Supplied information
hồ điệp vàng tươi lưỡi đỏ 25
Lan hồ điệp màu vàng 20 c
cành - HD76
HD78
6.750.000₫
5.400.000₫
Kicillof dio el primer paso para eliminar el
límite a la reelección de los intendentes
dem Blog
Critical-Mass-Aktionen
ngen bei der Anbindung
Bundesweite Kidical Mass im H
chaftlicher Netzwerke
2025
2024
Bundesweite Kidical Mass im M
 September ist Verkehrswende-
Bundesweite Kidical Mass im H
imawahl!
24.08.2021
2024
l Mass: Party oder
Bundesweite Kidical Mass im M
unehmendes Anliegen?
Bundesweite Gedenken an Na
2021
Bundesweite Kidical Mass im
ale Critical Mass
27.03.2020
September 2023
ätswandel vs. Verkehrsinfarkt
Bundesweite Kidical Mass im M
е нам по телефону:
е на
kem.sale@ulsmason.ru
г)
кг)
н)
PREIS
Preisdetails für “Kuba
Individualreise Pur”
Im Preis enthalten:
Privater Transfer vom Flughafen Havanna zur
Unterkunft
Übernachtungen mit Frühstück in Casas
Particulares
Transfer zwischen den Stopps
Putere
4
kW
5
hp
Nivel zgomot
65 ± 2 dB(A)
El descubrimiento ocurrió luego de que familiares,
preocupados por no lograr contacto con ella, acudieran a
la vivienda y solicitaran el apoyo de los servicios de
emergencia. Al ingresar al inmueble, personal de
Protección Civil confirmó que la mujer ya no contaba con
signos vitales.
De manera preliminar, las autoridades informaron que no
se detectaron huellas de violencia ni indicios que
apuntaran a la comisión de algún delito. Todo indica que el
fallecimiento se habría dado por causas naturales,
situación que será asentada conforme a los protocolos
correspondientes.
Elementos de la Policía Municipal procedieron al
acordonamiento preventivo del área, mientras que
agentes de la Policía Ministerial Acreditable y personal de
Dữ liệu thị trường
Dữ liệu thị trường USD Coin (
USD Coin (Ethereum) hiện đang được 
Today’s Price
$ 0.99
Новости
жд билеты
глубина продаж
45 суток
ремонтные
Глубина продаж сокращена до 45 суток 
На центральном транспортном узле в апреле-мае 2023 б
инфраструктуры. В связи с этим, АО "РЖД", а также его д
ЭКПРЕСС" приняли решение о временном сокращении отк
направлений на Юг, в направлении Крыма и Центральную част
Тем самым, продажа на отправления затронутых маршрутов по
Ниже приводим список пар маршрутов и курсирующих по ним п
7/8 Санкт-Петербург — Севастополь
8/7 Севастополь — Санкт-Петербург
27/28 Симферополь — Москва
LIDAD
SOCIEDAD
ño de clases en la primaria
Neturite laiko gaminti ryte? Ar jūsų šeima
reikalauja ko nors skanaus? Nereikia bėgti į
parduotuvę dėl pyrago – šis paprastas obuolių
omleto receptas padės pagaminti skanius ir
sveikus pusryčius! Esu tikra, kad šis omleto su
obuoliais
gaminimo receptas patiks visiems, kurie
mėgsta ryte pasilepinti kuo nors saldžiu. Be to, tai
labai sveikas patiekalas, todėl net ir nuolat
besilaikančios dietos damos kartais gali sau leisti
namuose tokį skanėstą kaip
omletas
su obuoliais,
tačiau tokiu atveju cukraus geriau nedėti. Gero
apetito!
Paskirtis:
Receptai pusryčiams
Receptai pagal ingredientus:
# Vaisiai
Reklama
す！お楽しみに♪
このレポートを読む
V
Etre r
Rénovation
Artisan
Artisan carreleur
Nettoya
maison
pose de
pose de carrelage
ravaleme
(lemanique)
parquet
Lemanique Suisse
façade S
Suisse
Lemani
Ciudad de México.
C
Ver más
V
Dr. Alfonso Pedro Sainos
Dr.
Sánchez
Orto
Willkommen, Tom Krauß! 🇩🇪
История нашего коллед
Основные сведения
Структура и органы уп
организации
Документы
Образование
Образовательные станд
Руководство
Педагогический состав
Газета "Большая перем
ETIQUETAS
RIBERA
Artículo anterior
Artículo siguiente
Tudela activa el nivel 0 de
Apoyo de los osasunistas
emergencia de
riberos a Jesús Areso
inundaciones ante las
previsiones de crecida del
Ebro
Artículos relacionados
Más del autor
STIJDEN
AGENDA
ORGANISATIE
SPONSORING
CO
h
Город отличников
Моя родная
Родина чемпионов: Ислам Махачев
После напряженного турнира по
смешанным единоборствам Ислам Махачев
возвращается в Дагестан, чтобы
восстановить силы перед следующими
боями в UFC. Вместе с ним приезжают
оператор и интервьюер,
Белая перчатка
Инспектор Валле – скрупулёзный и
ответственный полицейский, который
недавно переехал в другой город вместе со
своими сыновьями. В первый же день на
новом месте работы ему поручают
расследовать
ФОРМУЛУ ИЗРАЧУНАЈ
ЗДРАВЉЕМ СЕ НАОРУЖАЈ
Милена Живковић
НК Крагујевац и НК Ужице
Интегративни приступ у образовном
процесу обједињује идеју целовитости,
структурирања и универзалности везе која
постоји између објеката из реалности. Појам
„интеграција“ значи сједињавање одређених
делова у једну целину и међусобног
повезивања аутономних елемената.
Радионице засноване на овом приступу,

Task brief
All that belongs in the answer is the run of lines above from the line containing "Artículos relacionados" through the line containing "Белая перчатка", exactly as written.

Result for this task
Artículos relacionados
Más del autor
STIJDEN
AGENDA
ORGANISATIE
SPONSORING
CO
h
Город отличников
Моя родная
Родина чемпионов: Ислам Махачев
После напряженного турнира по
смешанным единоборствам Ислам Махачев
возвращается в Дагестан, чтобы
восстановить силы перед следующими
боями в UFC. Вместе с ним приезжают
оператор и интервьюер,
Белая перчатка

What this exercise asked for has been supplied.